#### [TASK TO CARRY OUT]
Please rewrite the items below, from the first line through the line with "genus: Prenolepis", putting "vernacular name" wherever "common name" appears and keeping everything else the same.

#### [Data items]
# # # # # # #
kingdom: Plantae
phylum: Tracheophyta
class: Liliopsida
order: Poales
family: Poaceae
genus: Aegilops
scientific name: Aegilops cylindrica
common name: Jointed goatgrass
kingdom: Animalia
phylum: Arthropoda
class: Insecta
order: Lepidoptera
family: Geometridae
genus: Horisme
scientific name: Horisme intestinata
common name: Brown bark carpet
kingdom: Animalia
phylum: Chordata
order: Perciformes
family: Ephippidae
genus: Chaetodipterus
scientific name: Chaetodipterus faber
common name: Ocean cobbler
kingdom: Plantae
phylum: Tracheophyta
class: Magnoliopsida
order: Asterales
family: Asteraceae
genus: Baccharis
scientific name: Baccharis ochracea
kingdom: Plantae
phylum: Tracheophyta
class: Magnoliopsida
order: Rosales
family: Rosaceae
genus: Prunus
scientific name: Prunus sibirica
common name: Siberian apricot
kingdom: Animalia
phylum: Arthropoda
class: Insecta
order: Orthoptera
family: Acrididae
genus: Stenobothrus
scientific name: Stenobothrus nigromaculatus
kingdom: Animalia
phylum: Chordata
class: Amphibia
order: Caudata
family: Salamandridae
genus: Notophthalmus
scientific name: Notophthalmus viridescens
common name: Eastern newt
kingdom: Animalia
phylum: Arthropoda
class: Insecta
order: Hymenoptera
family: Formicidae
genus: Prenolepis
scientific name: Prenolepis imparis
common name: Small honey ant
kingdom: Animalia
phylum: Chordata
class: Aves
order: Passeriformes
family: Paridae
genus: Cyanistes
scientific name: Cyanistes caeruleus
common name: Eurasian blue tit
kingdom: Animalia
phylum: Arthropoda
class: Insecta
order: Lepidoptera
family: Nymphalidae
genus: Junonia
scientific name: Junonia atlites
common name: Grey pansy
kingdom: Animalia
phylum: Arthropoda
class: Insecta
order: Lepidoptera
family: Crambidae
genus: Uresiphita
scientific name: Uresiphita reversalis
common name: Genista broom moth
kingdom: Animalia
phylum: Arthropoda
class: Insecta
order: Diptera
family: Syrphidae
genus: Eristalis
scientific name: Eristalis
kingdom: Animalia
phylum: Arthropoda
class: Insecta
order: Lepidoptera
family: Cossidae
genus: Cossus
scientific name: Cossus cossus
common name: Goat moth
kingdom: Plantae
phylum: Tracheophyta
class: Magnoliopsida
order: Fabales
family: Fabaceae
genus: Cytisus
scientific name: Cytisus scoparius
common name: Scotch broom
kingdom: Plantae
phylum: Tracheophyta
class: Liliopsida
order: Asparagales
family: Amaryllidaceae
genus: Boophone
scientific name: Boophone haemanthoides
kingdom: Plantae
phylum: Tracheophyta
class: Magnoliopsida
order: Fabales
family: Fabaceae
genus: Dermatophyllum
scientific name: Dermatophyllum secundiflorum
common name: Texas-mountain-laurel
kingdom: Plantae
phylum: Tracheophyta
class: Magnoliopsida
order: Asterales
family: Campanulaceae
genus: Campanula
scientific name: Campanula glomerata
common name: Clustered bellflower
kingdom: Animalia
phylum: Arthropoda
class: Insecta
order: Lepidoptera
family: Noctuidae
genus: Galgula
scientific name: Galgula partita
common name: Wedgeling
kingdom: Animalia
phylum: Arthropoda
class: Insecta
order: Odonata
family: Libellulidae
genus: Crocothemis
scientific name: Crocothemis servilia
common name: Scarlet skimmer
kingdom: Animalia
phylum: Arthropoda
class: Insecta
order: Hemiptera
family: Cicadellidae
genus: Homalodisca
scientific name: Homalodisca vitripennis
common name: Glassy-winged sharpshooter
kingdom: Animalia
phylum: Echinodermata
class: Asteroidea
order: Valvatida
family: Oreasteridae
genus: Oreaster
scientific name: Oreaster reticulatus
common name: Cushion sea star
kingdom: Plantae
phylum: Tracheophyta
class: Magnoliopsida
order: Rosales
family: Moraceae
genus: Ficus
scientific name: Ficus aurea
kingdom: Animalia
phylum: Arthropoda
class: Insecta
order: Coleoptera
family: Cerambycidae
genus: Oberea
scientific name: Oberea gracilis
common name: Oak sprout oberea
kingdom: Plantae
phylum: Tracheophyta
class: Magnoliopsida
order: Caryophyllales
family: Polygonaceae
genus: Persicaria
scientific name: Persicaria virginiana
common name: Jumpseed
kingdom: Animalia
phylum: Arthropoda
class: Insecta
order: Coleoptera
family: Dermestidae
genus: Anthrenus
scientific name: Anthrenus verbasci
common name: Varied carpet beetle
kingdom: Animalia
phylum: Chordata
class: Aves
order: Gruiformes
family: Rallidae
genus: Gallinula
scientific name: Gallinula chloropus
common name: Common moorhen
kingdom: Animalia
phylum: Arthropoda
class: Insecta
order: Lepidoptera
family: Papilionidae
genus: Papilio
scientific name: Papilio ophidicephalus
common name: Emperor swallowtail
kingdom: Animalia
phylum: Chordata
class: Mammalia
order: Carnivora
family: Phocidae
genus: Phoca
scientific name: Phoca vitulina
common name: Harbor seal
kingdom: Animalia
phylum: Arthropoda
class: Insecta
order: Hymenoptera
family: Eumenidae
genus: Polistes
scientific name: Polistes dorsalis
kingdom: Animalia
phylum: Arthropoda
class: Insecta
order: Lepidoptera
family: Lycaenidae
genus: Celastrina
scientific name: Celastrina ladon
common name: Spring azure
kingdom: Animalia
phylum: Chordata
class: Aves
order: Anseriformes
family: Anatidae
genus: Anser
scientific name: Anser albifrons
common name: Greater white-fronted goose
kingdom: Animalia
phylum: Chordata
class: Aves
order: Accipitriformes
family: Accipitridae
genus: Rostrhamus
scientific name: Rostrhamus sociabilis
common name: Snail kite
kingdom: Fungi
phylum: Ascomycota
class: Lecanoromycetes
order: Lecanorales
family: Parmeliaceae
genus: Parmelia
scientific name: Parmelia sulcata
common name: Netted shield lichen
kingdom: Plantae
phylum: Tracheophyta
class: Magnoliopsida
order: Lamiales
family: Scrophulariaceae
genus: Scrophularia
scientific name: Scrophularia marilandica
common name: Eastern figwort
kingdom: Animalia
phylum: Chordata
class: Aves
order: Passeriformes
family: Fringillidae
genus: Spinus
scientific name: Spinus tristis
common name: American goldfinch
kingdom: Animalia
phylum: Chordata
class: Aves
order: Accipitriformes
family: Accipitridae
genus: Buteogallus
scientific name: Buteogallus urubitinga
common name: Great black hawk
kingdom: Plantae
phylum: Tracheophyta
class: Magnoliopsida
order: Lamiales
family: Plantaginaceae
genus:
# # # # # # #
#### [RESPONSE TO THE TASK]
kingdom: Plantae
phylum: Tracheophyta
class: Liliopsida
order: Poales
family: Poaceae
genus: Aegilops
scientific name: Aegilops cylindrica
vernacular name: Jointed goatgrass
kingdom: Animalia
phylum: Arthropoda
class: Insecta
order: Lepidoptera
family: Geometridae
genus: Horisme
scientific name: Horisme intestinata
vernacular name: Brown bark carpet
kingdom: Animalia
phylum: Chordata
order: Perciformes
family: Ephippidae
genus: Chaetodipterus
scientific name: Chaetodipterus faber
vernacular name: Ocean cobbler
kingdom: Plantae
phylum: Tracheophyta
class: Magnoliopsida
order: Asterales
family: Asteraceae
genus: Baccharis
scientific name: Baccharis ochracea
kingdom: Plantae
phylum: Tracheophyta
class: Magnoliopsida
order: Rosales
family: Rosaceae
genus: Prunus
scientific name: Prunus sibirica
vernacular name: Siberian apricot
kingdom: Animalia
phylum: Arthropoda
class: Insecta
order: Orthoptera
family: Acrididae
genus: Stenobothrus
scientific name: Stenobothrus nigromaculatus
kingdom: Animalia
phylum: Chordata
class: Amphibia
order: Caudata
family: Salamandridae
genus: Notophthalmus
scientific name: Notophthalmus viridescens
vernacular name: Eastern newt
kingdom: Animalia
phylum: Arthropoda
class: Insecta
order: Hymenoptera
family: Formicidae
genus: Prenolepis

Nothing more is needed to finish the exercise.